I've already discussed general idea for that, TL;DR:
Denser instance that can be configured to handle one specified community, let it be HiveDevs for example: https://hive.blog/trending/hive-139531
For MVP we want to focus on that single community, no outside of community content.
MVP can have denser look, but should be easily configurable with "themes" / "skins".
For MVP "easily configurable" means easily by developers who can prepare few of such themes for few most important clients.
This is specifically a heavily requested extension to Hive social features asked about by both outside and inside communities when discussing onboarding and initiatives that don't require a whole new interface to be created but where existing front ends don't meet group needs. In many cases, outside communities are looking for forum-style or website-extending community features that would allow them to silo out the bulk of blockchain content and allow them to build, moderate and incentivize a community via Hive's infrastructure, while not locked into the heavy learning curve or mass of content that comes with the general purpose front ends. This is the number one request I've gotten from outside groups who would want to deploy their own "blockchain site".
Splintertalk is given as an example- it is the Splinterlands community feed split off into it's own site. It is a POC for "tribes" which can be deployed like this via HiveEngine and serve to distribute HE tokens alongside a custom condenser instance. These are paid deployments to gain the 2nd layer token connection to all posts, are non-customizable without extensive development knowledge, and well out of date based on the core condenser base code leveraged. In the requested new application, there are no second layer ties. Rather, the only important goal is the ability to control and display interactions with a community and their feed in a modern, streamlined, and feature forward way. Many of our communities- or outside communities- want something that functions like a "subreddit" or an online zine, but that isn't controlled by a small centralized group regardless of niche- one of Hive's biggest value propositions.
Target features:
easy deployment with minimal developer requirements; think wordpress instance, vs. custom website with specialty database
deployment to a custom URL or subdomain. Bonus points for something that could potentially work with our ongoing "canonical content" problems, but not required
visual and content config GUI (or easy to change config file) if possible. IE, pick a theme to match a brand website or perhaps just choose a few colours with the option for extended CSS... but more importantly: choose the content, community account, feed etc. that the overall site focuses on. Ideally, something as simple as a field to enter the single community account name that determines the entire site. Potentially, options for "highlighted feeds" from associated accounts or extended functionality for displaying other selected content if possible. (ex, a curation account that votes outside the community posts on things that should have been displayed inside it)

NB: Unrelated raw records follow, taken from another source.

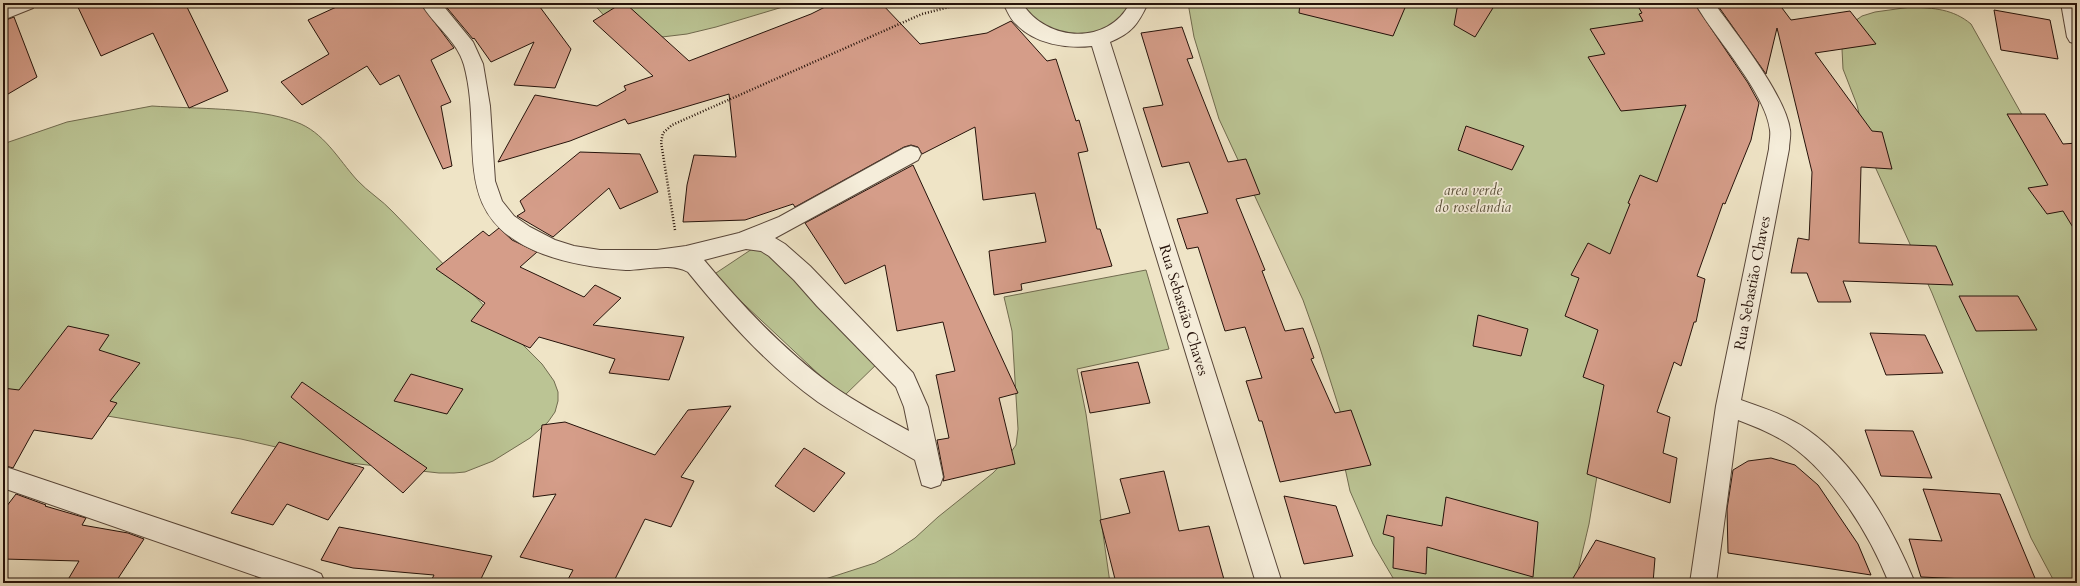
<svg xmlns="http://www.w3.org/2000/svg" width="2080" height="586" viewBox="0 0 2080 586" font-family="Cardo,serif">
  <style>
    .green { fill: #bbc494; stroke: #706b4f }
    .building { fill: #d59d89; stroke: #25120a }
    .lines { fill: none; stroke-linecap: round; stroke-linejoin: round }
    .street-casing { stroke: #584639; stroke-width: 2 }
    .path { stroke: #25120a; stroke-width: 2.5; stroke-dasharray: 1 2; stroke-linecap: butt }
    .street { fill: #f5edda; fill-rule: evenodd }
    .labels { text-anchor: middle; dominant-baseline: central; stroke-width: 3.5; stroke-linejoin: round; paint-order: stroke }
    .park-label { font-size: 15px; font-style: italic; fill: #5a503a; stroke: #f5edda }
    .street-label { font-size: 15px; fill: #25120a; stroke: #f5edda }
  </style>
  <rect width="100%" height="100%" fill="#efe4c6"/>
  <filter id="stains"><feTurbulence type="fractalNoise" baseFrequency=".005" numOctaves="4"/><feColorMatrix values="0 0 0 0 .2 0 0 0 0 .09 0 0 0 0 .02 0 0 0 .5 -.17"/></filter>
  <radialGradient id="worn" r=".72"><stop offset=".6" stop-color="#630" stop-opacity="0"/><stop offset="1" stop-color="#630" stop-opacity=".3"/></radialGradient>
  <!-- green -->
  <g class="green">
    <polygon points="593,3 796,3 716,27 687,34 662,37 613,26"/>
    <polygon points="1018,3 1133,3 1121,22 1092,35 1048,32"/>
    <polygon points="1188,3 1644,3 1689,94 1601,452 1589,524 1575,583 1396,583 1373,544 1350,491 1345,468 1340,411 1319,345 1303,300 1219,119 1194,37"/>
    <path d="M1911 7C1934 8 1953 9 1971 24L2039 145 2077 205V583H2055L2031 538 1932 293 1868 151 1857 105 1843 69 1842 49 1852 23 1862 16 1875 12Z"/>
    <path d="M152 106C195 109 257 107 296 122 324 132 338 159 357 180 368 192 382 200 393 212 442 263 492 314 542 364L554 381 558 392V401L555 412 548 422 530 438 493 461 465 472 454 473H439L341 462 241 439 3 398V144L67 122Z"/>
    <polygon points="761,243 882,359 843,397 713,275"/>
    <polygon points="1146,270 1169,349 1077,369 1086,414 1110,583 813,583 875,563 893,553 915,538 938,517 993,473 1006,459 1016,445 1018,429 1012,331 1004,297"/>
  </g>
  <!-- building -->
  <g class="building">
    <polygon points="76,3 185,3 228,91 189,108 153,33 101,56"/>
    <polygon points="345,3 420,3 454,48 431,60 451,102 441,106 452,166 443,169 399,75 380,85 367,66 302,105 281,82 329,54 308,20"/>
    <polygon points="443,3 537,3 571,49 555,88 514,85 534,42 491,62 474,38 473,39"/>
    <polygon points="622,3 625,3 689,61 811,14 833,3 881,3 920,44 987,33 1011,21 1047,61 1056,59 1076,121 1079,120 1088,151 1078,153 1097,229 1100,229 1112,266 1021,284 1022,290 994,295 989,251 1046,242 1035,193 983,200 975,127 922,154 918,147 911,145 904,147 795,207 793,204 745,220 683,222 687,185 694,155 736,157 729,94 628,124 625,119 570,141 498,162 535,95 597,106 626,90 624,86 653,76 593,21"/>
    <polygon points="1300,3 1407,3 1393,36 1299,13"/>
    <polygon points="1458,3 1496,3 1475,37 1454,25"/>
    <polygon points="1636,3 1694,3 1748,83 1759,103 1751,140 1725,204 1723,203 1697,276 1705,279 1696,322 1694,322 1681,366 1674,362 1657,412 1670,417 1663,453 1677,458 1670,503 1587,474 1604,385 1583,377 1598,330 1565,316 1579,278 1571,275 1588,243 1610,254 1630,204 1628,203 1640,175 1657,182 1686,105 1621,111 1588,57 1605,54 1590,29 1643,21 1639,14 1642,13"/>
    <polygon points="1716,3 1783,3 1782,8 1791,20 1850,11 1876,44 1815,53 1872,131 1882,132 1892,169 1861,167 1859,243 1936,246 1953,285 1843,281 1851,302 1818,302 1807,273 1791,273 1798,238 1809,240 1812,172 1777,28 1766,74"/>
    <polygon points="1994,10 2050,20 2058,59 2001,50"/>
    <polygon points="14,17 37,77 3,97 3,21"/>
    <polygon points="1182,27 1193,58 1187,59 1228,162 1246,159 1260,194 1236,199 1265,270 1262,271 1285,331 1303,328 1314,358 1311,359 1335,413 1351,410 1371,465 1280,482 1262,421 1259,421 1246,381 1262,378 1245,327 1225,331 1198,247 1187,249 1177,219 1208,213 1189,162 1162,167 1143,108 1163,105 1141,33"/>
    <polygon points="2007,114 2045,114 2063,144 2077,143 2077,234 2063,211 2047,214 2028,188 2048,185"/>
    <polygon points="1466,126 1524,146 1512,170 1458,150"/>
    <polygon points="580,152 640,154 658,192 620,209 609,188 553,237 517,216 525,211 520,201"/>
    <polygon points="913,165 1018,393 999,398 1015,464 943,481 944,477 937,440 949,438 936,375 955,371 943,322 897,331 885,265 845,284 805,223"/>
    <polygon points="499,228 512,240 537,252 520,267 584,297 595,285 621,298 593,325 684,337 669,380 609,373 615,359 539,337 530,348 471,321 485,303 436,269 483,231 489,236"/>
    <polygon points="1959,296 2018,296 2037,330 1976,331"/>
    <polygon points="1478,315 1528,329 1521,356 1473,346"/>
    <polygon points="68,326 109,335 99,350 140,363 110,401 117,403 92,439 34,430 13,468 3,465 3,388 19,390"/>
    <polygon points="1870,333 1925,335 1943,373 1886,375"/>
    <polygon points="1138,362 1150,403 1090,413 1081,372"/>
    <polygon points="411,374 463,389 447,414 394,401"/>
    <polygon points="302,382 427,468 403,493 291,397"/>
    <polygon points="731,406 681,477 694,481 671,527 645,519 613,583 566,583 573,570 520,557 556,494 533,497 542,425 565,422 655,455 688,410"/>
    <polygon points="1865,430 1913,431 1932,478 1881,476"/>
    <polygon points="279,442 364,468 328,520 287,504 273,525 231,513"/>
    <polygon points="804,448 845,473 814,512 775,486"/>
    <polygon points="1771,458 1795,465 1818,485 1858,544 1871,575 1728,553 1727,509 1733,470 1748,461"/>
    <polygon points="1164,471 1179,531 1209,526 1225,583 1116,583 1100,520 1130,513 1120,479"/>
    <polygon points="1923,489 2000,494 2037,583 1968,583 1966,579 1921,577 1909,539 1942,541"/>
    <polygon points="16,494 46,505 45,506 86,518 82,525 128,533 144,539 115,583 66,583 79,561 3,559 3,511"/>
    <polygon points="1284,496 1336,506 1353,556 1304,564"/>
    <polygon points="1446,497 1538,522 1533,577 1427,547 1426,574 1393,568 1394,537 1383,534 1387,515 1442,526"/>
    <polygon points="339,527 492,556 479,583 430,583 434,575 353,568 321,560"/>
    <polygon points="1596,540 1655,558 1653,583 1570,583"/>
  </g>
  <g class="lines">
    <defs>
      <g id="street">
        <polygon points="8,3 35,3 33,8 3,20 3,5"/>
        <path d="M421 3H441L473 42 483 64 490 106 495 181 502 201 514 216 530 227 555 240 574 246 600 250H657L686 246 739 233 779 217 904 148 911 146 918 148 921 154 918 160 775 238 785 244 810 266 913 373 928 407 943 477 940 485 931 488 922 485 915 460C883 441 849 423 818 402 768 366 727 320 688 272 670 262 646 270 626 270 597 268 570 264 543 254 445 217 485 142 464 65 457 40 433 25 421 3ZM746 249 761 251 769 256 794 280 817 306 896 387 904 407 909 431C884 417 857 403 833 386 784 350 743 307 704 260Z"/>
        <path d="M1003 3H1022C1046 42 1108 46 1130 3H1148C1138 24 1132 33 1110 42L1282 583H1256L1092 46C1066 49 1035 44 1016 24 1010 19 1007 10 1003 3Z"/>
        <path d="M1695 3H1714C1735 32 1786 96 1790 130 1791 136 1789 143 1789 149L1741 400C1764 408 1788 416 1808 430 1857 464 1893 529 1915 583H1889C1870 535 1833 475 1790 445 1774 434 1756 427 1738 420L1716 583H1690L1716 406 1769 149C1769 143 1771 136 1770 130 1766 93 1714 37 1695 3Z"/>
        <polygon points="2061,3 2077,3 2077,44 2070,42 2067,37"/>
        <polygon points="3,466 312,570 321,574 325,583 276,583 3,488"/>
      </g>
    </defs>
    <!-- street casing -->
    <use href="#street" class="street-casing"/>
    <!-- path -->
    <polyline class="path" points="675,230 661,142 663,133 672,125 922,14 949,7 985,3"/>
    <!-- street -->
    <use href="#street" class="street"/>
  </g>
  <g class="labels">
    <!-- park labels -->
    <g class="park-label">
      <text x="1473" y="190">area verde<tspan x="1473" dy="17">do roselandia</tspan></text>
    </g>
    <!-- street labels -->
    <g class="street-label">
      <text transform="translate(1752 283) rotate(-79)">Rua Sebastião Chaves</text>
      <text transform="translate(1184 310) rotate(73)">Rua Sebastião Chaves</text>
    </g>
  </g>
  <!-- margin -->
  <rect width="2080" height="586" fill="none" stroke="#efe4c6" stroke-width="16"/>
  <rect x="4" y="4" width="2072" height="578" fill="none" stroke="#25120a" stroke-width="2"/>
  <rect x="8" y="8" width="2064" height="570" fill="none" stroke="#25120a"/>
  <rect width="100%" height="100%" filter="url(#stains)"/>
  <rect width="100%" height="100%" fill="url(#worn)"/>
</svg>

incorporation and focus on ease of use and specialty display of important community features that would exist on a company/community blog or forum- custom titles, user profile pages, etc
as much of the complexity of Hive inner workings (ever seeing that you need to use a specific account name as the first tag, convoluted reward calculations, governance, high level wallet activities etc) either toggle-to-hide or removed from view as possible. These are sites very focused on allowing people to jump into the social aspect inside a community or niche- wallets and other frontends can fill in the gaps where needed for any deeper blockchain interaction.
Two current examples for consideration that try to explain the above feature requests as perfect use cases:
LordButterfly is hosting a music competition geared at influencers and artists off Hive. Right now, he has to guide them to an existing front end, navigate them through a glut of power user funnels, teach them about tags to then use communities, help them find his contest community, post into it for the first time, etc. Instead, these new users should be able to get keychain, go to his custom URL, and instantly log in to what looks like a familiar "blog style" website and post to the community (which takes care of the first community tag for them) and keeps them inside the feed and conversations and entries for the relevant contest. They don't realize that they're even in a wider ecosystem- just that they entered a contest on a music site. They can navigate all over the site, through any post, but always be within the context of his community and the posts within it.
I am part of the WOO team, and we have built a wrestling game on Hive. We also are inviting our partner professional wrestlers to begin using Hive as a blog space to bring their fanbases to the chain to create a hub for wrestling that encompasses and extends beyond our game. The subreddit "r/squaredcircle" holds a monopoly at current for wrestling enthusiasts to build a community around this type of content, but we're seeing many fans viewing our partner wrestler posts and being interested in joining in to interact with wrestler content/make their own. Creating a WOO community frontend will allow us to onboard non-crypto natives with targeted content and a focused feed to help us build readership and leverage incentivisation without having to actually explain the whole crypto bit, or hoping not to lose them in a sea of unfiltered global content.